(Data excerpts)
- Opening Delimiter -

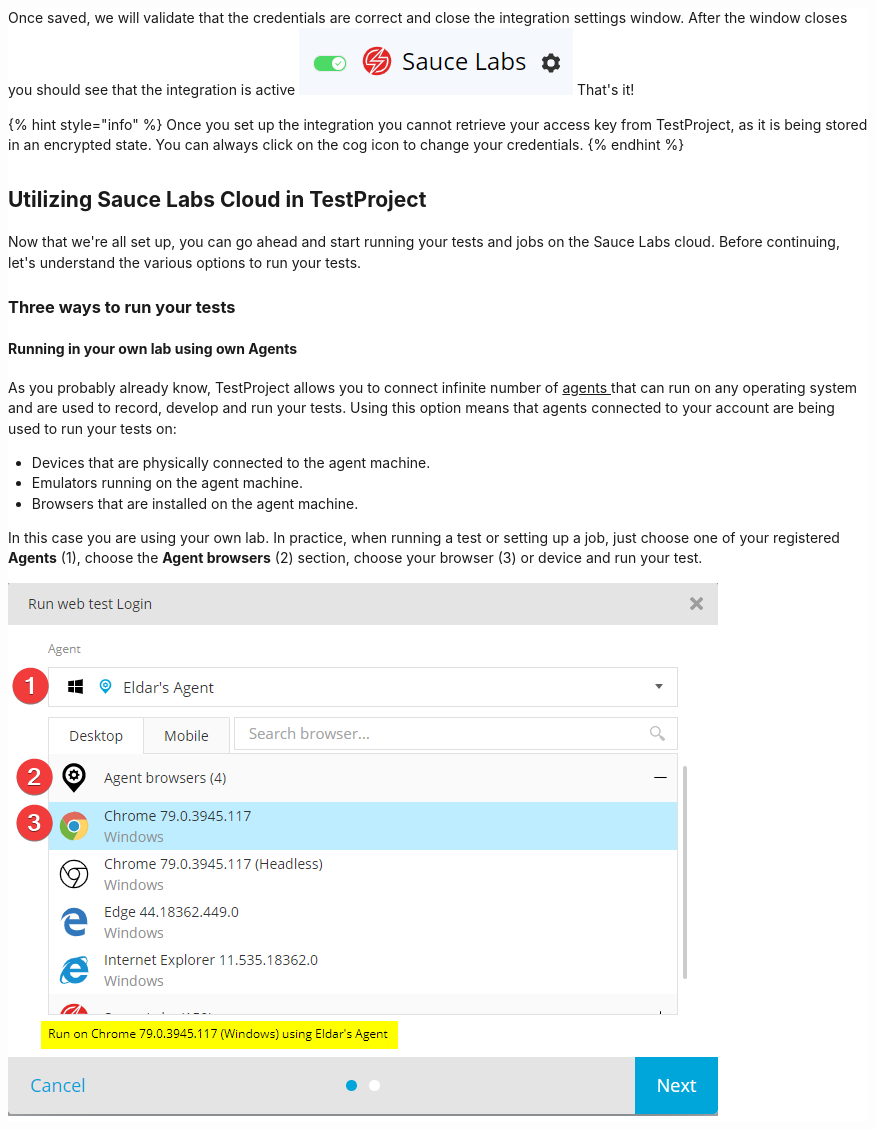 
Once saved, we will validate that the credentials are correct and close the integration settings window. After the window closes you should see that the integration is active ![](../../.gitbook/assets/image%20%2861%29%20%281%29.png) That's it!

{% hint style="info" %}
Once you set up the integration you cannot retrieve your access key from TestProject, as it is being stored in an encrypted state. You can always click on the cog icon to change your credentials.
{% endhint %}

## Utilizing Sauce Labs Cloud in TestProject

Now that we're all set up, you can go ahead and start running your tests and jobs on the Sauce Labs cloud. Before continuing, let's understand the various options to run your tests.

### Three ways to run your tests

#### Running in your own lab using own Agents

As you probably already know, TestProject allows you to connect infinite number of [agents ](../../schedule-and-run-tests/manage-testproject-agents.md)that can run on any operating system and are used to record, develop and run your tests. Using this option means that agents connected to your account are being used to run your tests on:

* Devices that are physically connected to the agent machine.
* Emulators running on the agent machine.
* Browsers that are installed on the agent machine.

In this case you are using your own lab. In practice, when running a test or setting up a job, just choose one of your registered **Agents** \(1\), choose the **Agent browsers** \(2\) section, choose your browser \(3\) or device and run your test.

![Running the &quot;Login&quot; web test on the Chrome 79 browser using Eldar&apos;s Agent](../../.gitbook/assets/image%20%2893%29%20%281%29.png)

- Closing Delimiter -

> [Job]:
Reproduce the lines above word for word, leaving out the pictures.

> [Answer below]:
Once saved, we will validate that the credentials are correct and close the integration settings window. After the window closes you should see that the integration is active ![](../../.gitbook/assets/image%20%2861%29%20%281%29.png) That's it!

{% hint style="info" %}
Once you set up the integration you cannot retrieve your access key from TestProject, as it is being stored in an encrypted state. You can always click on the cog icon to change your credentials.
{% endhint %}

## Utilizing Sauce Labs Cloud in TestProject

Now that we're all set up, you can go ahead and start running your tests and jobs on the Sauce Labs cloud. Before continuing, let's understand the various options to run your tests.

### Three ways to run your tests

#### Running in your own lab using own Agents

As you probably already know, TestProject allows you to connect infinite number of [agents ](../../schedule-and-run-tests/manage-testproject-agents.md)that can run on any operating system and are used to record, develop and run your tests. Using this option means that agents connected to your account are being used to run your tests on:

* Devices that are physically connected to the agent machine.
* Emulators running on the agent machine.
* Browsers that are installed on the agent machine.

In this case you are using your own lab. In practice, when running a test or setting up a job, just choose one of your registered **Agents** \(1\), choose the **Agent browsers** \(2\) section, choose your browser \(3\) or device and run your test.

![Running the &quot;Login&quot; web test on the Chrome 79 browser using Eldar&apos;s Agent](../../.gitbook/assets/image%20%2893%29%20%281%29.png)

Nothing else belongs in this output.